*** Raw data ***

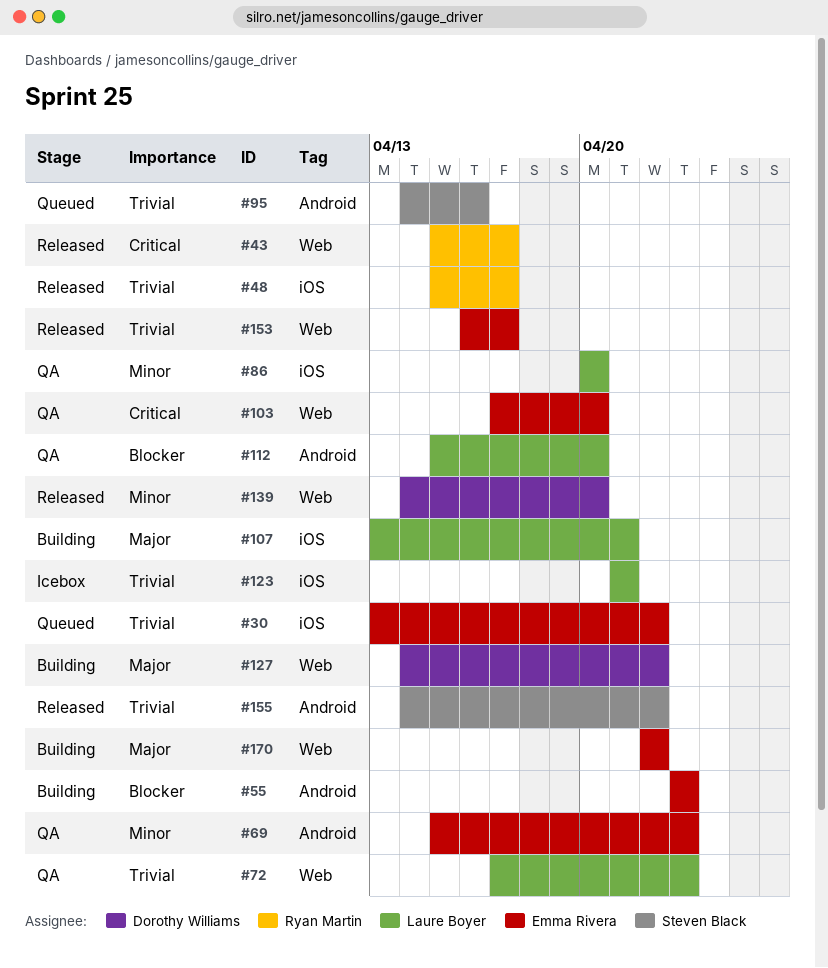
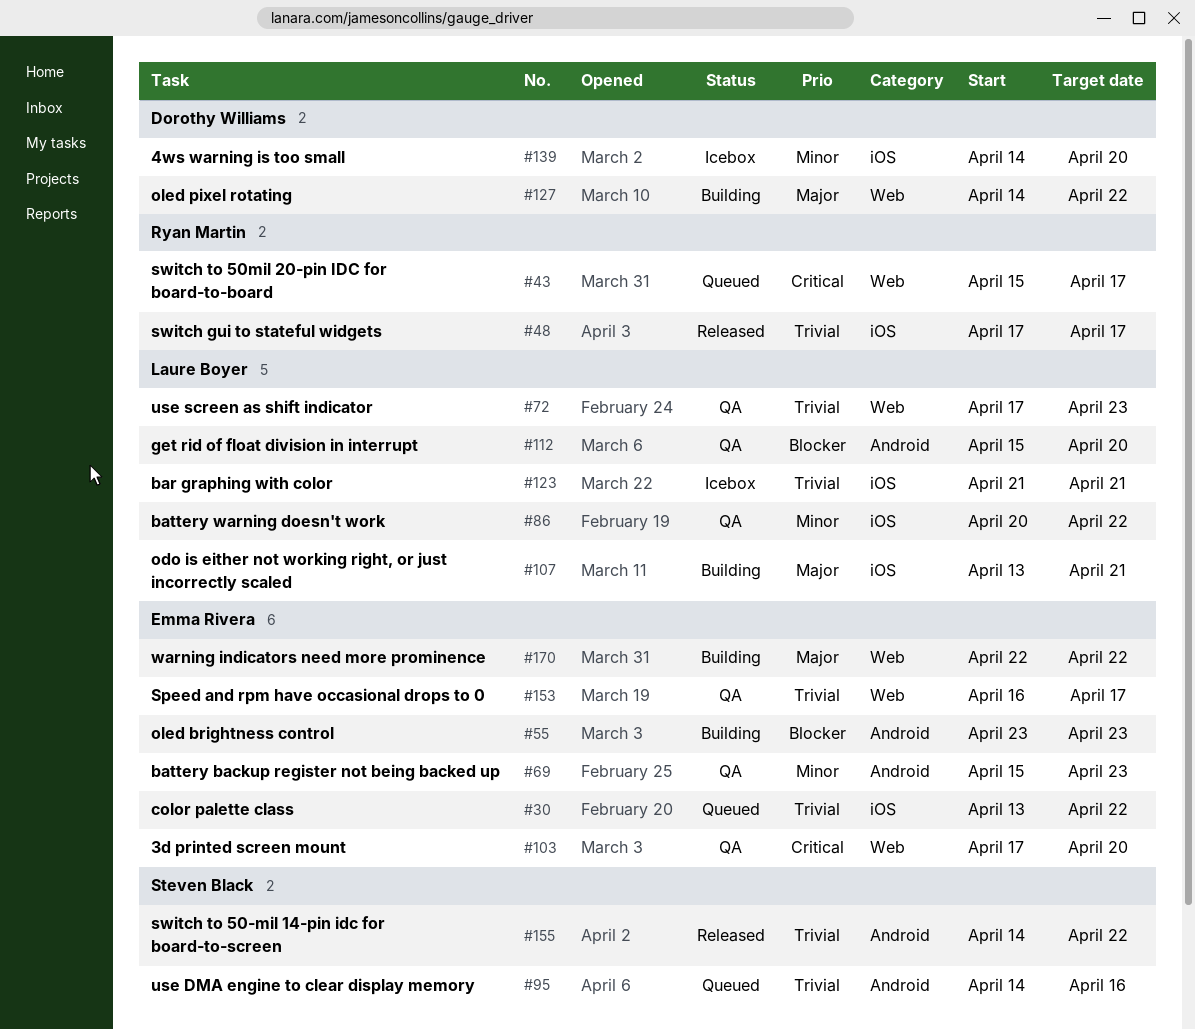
#43, status: Released -> Queued
#48, start: Apr 15 -> Apr 17
#86, due: Apr 20 -> Apr 22
#139, status: Released -> Icebox
#139, label: Web -> iOS
#153, status: Released -> QA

***

» **What you have to do**
Nothing should appear in the answer except the lines from the one with "#139, status: Released -> Icebox" through the final line of the records, written exactly.

» **Answer box**
#139, status: Released -> Icebox
#139, label: Web -> iOS
#153, status: Released -> QA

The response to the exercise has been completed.